# [What to produce]
Copy the passage on study risks from "Unknown Risks" up to and including "have any problems.", switching "study staff" to "research team".

# [Excerpt]
#####

Risks of the Study

Aphaeresis Donation Risks

Aphaeresis donations are generally very safe, and side effects are rare. Pain and bruising may occur at the needle placement sites. Very rarely, following any procedure, there may be temporary or permanent nerve damage or infection at the needle placement sites. Donors may also develop numbness and tingling around their mouths and fingertips. This effect is associated with the citrate anticoagulant, which binds up calcium to prevent clotting. This effect is temporary and can be lessened or prevented by taking a calcium supplement prior or during the donation. Some donors feel a slight chill during donation because the blood is cooler when it is returned. As with whole blood collections, temporary lowering of the blood pressure may develop, and lightheadedness, dizziness, fainting, and even seizures may occur. However, because the aphaeresis procedure removes only the leukocytes from your blood and returns the other components (red blood cells, platelets, and plasma), possible side effects experienced during whole blood donations (such as lightheadedness) are minimized.

Women Who Can Get Pregnant Or Are Breast Feeding

You may not take part in this study if you are breastfeeding, are pregnant, think that you may be pregnant, or are trying to get pregnant. If you are pregnant or breastfeeding, there may be risks to you and the baby that are not known at this time.

Unknown Risks

You might have side effects or discomforts that are not listed in this form. Some side effects may not be known yet. New ones could happen to you. Tell the study staff right away if you have any problems.

#####

# [Extracted records]

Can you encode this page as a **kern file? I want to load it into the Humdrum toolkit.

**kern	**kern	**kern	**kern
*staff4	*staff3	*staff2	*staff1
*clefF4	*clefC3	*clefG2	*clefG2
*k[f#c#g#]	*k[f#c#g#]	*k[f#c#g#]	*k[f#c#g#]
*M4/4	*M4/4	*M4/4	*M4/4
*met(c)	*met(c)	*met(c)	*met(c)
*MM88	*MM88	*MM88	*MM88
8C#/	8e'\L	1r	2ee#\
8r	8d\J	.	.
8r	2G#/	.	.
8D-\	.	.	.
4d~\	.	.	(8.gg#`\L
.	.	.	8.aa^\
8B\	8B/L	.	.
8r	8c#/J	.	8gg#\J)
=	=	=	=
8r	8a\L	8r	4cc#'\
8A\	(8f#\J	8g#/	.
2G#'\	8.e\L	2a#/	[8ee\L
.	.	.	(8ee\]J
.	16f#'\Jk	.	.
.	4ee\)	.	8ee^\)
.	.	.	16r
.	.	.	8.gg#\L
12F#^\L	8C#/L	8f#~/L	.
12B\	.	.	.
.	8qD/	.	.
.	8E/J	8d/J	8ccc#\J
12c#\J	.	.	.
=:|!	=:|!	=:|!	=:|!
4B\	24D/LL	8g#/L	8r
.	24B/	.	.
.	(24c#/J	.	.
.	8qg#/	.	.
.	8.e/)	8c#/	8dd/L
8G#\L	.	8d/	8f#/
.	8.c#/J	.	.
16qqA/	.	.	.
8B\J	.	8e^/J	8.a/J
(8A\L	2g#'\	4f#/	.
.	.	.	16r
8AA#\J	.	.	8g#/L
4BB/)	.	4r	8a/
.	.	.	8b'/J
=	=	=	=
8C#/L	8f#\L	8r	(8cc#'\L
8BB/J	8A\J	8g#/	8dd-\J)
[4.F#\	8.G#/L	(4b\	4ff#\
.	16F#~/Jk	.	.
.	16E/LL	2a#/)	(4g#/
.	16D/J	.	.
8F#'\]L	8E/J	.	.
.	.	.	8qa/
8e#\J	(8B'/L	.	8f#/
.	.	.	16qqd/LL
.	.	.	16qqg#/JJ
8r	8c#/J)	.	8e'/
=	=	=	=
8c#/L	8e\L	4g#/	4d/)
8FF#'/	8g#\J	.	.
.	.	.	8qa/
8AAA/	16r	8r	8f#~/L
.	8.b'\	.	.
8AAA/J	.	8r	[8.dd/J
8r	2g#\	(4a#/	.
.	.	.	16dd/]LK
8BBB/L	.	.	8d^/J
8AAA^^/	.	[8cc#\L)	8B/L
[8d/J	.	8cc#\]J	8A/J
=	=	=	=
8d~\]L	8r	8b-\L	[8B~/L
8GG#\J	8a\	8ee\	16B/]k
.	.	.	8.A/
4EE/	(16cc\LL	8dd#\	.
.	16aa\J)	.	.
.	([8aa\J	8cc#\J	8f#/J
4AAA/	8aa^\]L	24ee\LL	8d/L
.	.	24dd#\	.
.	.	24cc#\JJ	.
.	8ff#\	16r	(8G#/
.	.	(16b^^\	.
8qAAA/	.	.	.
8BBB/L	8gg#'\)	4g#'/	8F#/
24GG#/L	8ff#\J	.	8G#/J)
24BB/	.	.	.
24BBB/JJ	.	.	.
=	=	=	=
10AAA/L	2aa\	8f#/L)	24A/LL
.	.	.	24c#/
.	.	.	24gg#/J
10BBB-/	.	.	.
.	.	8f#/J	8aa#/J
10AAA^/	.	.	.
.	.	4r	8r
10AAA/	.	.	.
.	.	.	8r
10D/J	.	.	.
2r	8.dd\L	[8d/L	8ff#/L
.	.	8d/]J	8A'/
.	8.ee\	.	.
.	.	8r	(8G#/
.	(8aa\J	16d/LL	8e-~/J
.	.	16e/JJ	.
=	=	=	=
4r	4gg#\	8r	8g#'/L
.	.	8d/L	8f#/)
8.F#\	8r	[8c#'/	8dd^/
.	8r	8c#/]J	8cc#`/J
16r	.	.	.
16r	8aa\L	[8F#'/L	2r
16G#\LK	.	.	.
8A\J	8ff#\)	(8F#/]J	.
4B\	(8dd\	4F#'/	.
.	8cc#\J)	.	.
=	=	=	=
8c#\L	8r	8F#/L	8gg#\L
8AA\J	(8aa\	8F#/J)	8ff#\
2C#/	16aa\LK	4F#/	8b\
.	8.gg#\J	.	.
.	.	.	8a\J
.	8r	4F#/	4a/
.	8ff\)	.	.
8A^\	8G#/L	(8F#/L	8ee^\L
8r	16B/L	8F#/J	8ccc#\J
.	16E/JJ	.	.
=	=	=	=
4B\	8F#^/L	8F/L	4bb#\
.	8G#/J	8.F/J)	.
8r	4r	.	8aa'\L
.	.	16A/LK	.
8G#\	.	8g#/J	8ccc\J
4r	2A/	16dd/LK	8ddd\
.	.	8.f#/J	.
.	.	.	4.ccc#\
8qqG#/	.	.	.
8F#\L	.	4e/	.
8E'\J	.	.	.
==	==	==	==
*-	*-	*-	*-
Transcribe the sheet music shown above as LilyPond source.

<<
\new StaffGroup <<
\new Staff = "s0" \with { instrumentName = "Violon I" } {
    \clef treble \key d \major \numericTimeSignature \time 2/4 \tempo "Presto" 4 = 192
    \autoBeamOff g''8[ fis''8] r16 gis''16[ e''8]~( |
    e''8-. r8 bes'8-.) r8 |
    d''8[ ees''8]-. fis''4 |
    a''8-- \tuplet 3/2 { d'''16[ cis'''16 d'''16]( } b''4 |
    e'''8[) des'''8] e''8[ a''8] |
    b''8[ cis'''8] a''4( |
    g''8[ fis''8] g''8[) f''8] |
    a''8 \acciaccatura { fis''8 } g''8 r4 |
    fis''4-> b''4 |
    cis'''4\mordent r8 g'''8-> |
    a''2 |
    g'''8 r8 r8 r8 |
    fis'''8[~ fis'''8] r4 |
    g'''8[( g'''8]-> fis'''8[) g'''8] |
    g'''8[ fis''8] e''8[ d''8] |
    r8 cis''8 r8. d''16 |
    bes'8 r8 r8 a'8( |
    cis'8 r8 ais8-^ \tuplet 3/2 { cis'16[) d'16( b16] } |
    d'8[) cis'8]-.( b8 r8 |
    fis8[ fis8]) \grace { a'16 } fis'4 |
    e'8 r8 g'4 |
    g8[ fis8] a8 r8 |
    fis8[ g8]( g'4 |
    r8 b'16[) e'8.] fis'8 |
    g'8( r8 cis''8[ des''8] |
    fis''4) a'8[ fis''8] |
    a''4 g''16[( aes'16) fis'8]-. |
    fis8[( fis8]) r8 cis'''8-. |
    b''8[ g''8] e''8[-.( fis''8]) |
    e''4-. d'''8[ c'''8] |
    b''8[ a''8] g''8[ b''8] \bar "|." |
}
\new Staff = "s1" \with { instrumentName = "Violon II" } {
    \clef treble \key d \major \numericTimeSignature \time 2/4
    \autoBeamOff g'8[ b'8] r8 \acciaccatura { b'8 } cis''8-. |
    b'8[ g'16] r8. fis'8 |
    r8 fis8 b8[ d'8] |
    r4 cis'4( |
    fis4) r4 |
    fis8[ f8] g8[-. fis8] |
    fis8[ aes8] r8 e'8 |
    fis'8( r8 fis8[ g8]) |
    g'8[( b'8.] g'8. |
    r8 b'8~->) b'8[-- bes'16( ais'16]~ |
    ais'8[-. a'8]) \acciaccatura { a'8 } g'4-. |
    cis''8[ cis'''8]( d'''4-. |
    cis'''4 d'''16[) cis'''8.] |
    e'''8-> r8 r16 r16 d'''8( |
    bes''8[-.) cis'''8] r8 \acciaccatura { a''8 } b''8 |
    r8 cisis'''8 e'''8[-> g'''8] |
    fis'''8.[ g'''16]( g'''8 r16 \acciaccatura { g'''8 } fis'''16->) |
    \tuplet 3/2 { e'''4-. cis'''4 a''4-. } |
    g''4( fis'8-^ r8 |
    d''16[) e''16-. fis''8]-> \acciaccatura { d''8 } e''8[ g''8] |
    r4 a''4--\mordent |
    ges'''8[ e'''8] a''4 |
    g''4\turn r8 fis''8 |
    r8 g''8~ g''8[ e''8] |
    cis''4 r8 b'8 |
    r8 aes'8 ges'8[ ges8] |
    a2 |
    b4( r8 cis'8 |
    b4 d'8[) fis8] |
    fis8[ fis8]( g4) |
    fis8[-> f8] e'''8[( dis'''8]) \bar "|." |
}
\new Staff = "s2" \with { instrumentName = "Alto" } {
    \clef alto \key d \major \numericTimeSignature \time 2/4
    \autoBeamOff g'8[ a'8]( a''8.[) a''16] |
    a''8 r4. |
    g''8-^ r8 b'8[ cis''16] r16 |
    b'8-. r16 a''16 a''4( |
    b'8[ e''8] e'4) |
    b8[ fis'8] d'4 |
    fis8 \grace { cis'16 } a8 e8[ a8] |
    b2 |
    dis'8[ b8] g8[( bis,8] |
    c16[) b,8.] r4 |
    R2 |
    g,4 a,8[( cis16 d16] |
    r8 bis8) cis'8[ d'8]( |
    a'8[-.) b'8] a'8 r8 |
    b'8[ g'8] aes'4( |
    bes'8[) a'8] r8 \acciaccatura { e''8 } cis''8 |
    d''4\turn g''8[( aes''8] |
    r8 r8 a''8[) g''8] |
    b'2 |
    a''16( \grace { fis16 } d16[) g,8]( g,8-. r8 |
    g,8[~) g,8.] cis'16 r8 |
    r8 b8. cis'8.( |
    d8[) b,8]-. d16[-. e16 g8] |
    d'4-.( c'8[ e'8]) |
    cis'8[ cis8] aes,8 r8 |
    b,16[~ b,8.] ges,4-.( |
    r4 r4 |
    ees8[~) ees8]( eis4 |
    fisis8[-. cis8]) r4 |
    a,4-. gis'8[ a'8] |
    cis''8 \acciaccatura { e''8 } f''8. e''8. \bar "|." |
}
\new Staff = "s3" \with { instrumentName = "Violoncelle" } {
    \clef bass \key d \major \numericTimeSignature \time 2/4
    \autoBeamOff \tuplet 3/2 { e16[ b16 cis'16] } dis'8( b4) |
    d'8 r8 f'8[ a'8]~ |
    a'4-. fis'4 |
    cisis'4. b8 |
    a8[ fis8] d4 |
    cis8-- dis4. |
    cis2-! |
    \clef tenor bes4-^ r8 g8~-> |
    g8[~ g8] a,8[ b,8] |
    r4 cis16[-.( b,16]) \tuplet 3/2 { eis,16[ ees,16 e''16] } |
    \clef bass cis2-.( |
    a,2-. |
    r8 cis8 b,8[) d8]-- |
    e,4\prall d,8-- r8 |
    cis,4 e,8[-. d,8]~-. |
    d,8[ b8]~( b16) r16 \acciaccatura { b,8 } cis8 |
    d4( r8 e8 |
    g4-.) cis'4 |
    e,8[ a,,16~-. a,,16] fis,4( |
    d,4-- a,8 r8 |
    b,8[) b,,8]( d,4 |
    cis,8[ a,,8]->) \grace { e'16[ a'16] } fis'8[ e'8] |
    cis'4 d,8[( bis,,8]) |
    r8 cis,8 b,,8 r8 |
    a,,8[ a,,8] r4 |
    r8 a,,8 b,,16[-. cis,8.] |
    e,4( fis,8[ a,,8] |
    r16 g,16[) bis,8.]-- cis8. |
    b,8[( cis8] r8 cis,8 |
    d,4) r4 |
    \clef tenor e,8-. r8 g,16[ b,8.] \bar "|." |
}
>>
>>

#####

# [Exercise result]
Unknown Risks

You might have side effects or discomforts that are not listed in this form. Some side effects may not be known yet. New ones could happen to you. Tell the research team right away if you have any problems.